→ **Учебный текст**
● ● ● ● ●

Вход/Регистрация
Фонарь Диогена
вернуться

Хоружий Сергей Сергеевич

Шрифт:

Весьма вскоре после разрыва с Региной Кьеркегор уезжает – также в Берлин. Он слушает там лекции Шеллинга; после недолгого восторга, свои впечатления от них он передает так (Дневник, запись от 27 февр. 1842 г.): «Учение Шеллинга о потенциях выдает крайнюю импотенцию… Я думаю, что абсолютно поглупею, если еще буду его слушать» [240] . В марте 1842 г. философ возвращается в Копенгаген, где усиленно продолжает писать первый свой крупный труд «Или – или», из всех его текстов – самый знаменитый, самый романтически-возбужденный, жанрово пестрый, импрессионистический и эксцентрический. Здесь начинается его игра масок: две части книги, представляющие две разные жизненные установки, «эстетическую» и «этическую», представляют их от лица разных персон, А. и В.; «издатель» же и автор предисловия – третий персонаж, Виктор Эремита, то бишь Отшельник-Победитель. Завершив труд (около 1000 страниц), философ немедля публикует его: «Или – или» выходит в свет в феврале 1843 г. тиражом 525 экземпляров.

● ● ● ● ●

→ **Задание 1**
Оформите, пожалуйста, все строки из блока 1 как таблицу Markdown со столбцами «Номер» и «Строка записи», пропустив пустые строки. Картинки в ответ не включайте.
Отрывок о Кьеркегоре и строки ниже взяты из разных источников.

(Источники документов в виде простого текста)
● ● ● ● ●

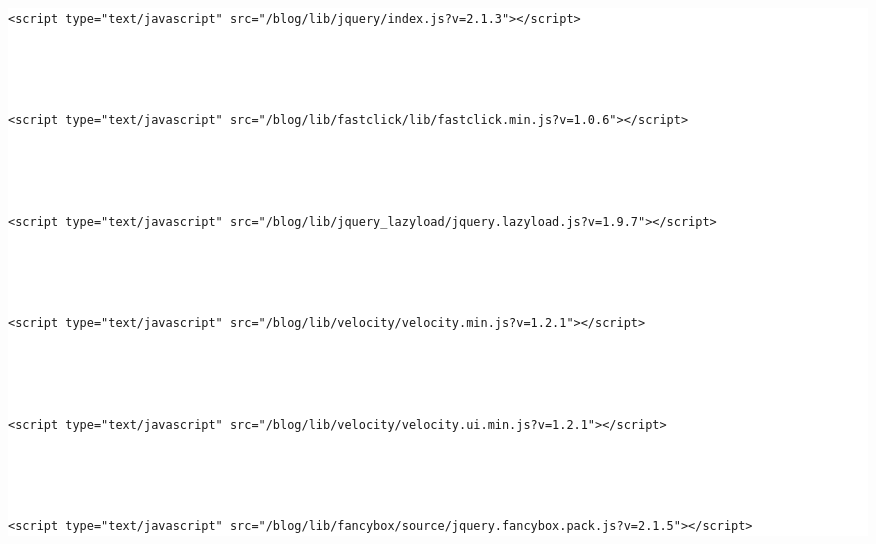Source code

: 







  












  
  
    <script type="text/javascript" src="/blog/lib/jquery/index.js?v=2.1.3"></script>
  

  
  
    <script type="text/javascript" src="/blog/lib/fastclick/lib/fastclick.min.js?v=1.0.6"></script>
  

  
  
    <script type="text/javascript" src="/blog/lib/jquery_lazyload/jquery.lazyload.js?v=1.9.7"></script>
  

  
  
    <script type="text/javascript" src="/blog/lib/velocity/velocity.min.js?v=1.2.1"></script>
  

  
  
    <script type="text/javascript" src="/blog/lib/velocity/velocity.ui.min.js?v=1.2.1"></script>
  

  
  
    <script type="text/javascript" src="/blog/lib/fancybox/source/jquery.fancybox.pack.js?v=2.1.5"></script>
  


  


  <script type="text/javascript" src="/blog/js/src/utils.js?v=5.1.4"></script>

  <script type="text/javascript" src="/blog/js/src/motion.js?v=5.1.4"></script>



  
  


  <script type="text/javascript" src="/blog/js/src/affix.js?v=5.1.4"></script>

  <script type="text/javascript" src="/blog/js/src/schemes/pisces.js?v=5.1.4"></script>



  
  <script type="text/javascript" src="/blog/js/src/scrollspy.js?v=5.1.4"></script>
<script type="text/javascript" src="/blog/js/src/post-details.js?v=5.1.4"></script>



  


  <script type="text/javascript" src="/blog/js/src/bootstrap.js?v=5.1.4"></script>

● ● ● ● ●

→ **Задание 2**
Подхватите отрывок о Кьеркегоре и продолжите его после последнего предложения.

→ **Ответ 1**
| Номер | Строка записи |
|---|---|
| 1 | Source code |
| 2 | :  |
| 3 |     <script type="text/javascript" src="/blog/lib/jquery/index.js?v=2.1.3"></script> |
| 4 |     <script type="text/javascript" src="/blog/lib/fastclick/lib/fastclick.min.js?v=1.0.6"></script> |
| 5 |     <script type="text/javascript" src="/blog/lib/jquery_lazyload/jquery.lazyload.js?v=1.9.7"></script> |
| 6 |     <script type="text/javascript" src="/blog/lib/velocity/velocity.min.js?v=1.2.1"></script> |
| 7 |     <script type="text/javascript" src="/blog/lib/velocity/velocity.ui.min.js?v=1.2.1"></script> |
| 8 |     <script type="text/javascript" src="/blog/lib/fancybox/source/jquery.fancybox.pack.js?v=2.1.5"></script> |
| 9 |   <script type="text/javascript" src="/blog/js/src/utils.js?v=5.1.4"></script> |
| 10 |   <script type="text/javascript" src="/blog/js/src/motion.js?v=5.1.4"></script> |
| 11 |   <script type="text/javascript" src="/blog/js/src/affix.js?v=5.1.4"></script> |
| 12 |   <script type="text/javascript" src="/blog/js/src/schemes/pisces.js?v=5.1.4"></script> |
| 13 |   <script type="text/javascript" src="/blog/js/src/scrollspy.js?v=5.1.4"></script> |
| 14 | <script type="text/javascript" src="/blog/js/src/post-details.js?v=5.1.4"></script> |
| 15 |   <script type="text/javascript" src="/blog/js/src/bootstrap.js?v=5.1.4"></script> |

→ **Ответ 2**
240

Заметим попутно, что эта запись – аргумент против версии (которую отстаивает, к примеру, Шестов) об импотенции самого Кьеркегора: автор здесь явно не считает, что он сам страдает тем же, чем Шеллинг, и едва ли человек, у которого импотенция – его собственная проблема, острил бы так.

Вскоре, в апреле, Кьеркегор на Пасху встретил в церкви Регину. Она приветливо кивнула ему – и это было огромным потрясением для героя, который после разрыва прилагал постоянные усилия, «изображал негодяя», чтобы у Регины умерла бы привязанность к нему. «Она все еще не верит, что я ее обманул, она верит в меня!» (Дневник). Это также крупнейшее событие его психодрамы. Оно меняет ее психологический фон, где вспыхивают огни надежды, – и герой остро ощутил, что он должен срочно найти ответ на новую ситуацию. Кивок девушки породил особый феномен, который биографы называют «берлинским летом». Философ вновь поспешил в Берлин; и там, в лихорадочном писаньи, по преимуществу, в жанре психологической прозы, он пытается осмыслить свою историю, найти ключ к ней, психологический, философский… И ему действительно удается найти ключ – только он оказался не психологическим и не философским, а религиозным, выводящим в пространства, лежащие дальше, за пределами эстетического и этического опыта, продуманного в «Или – или».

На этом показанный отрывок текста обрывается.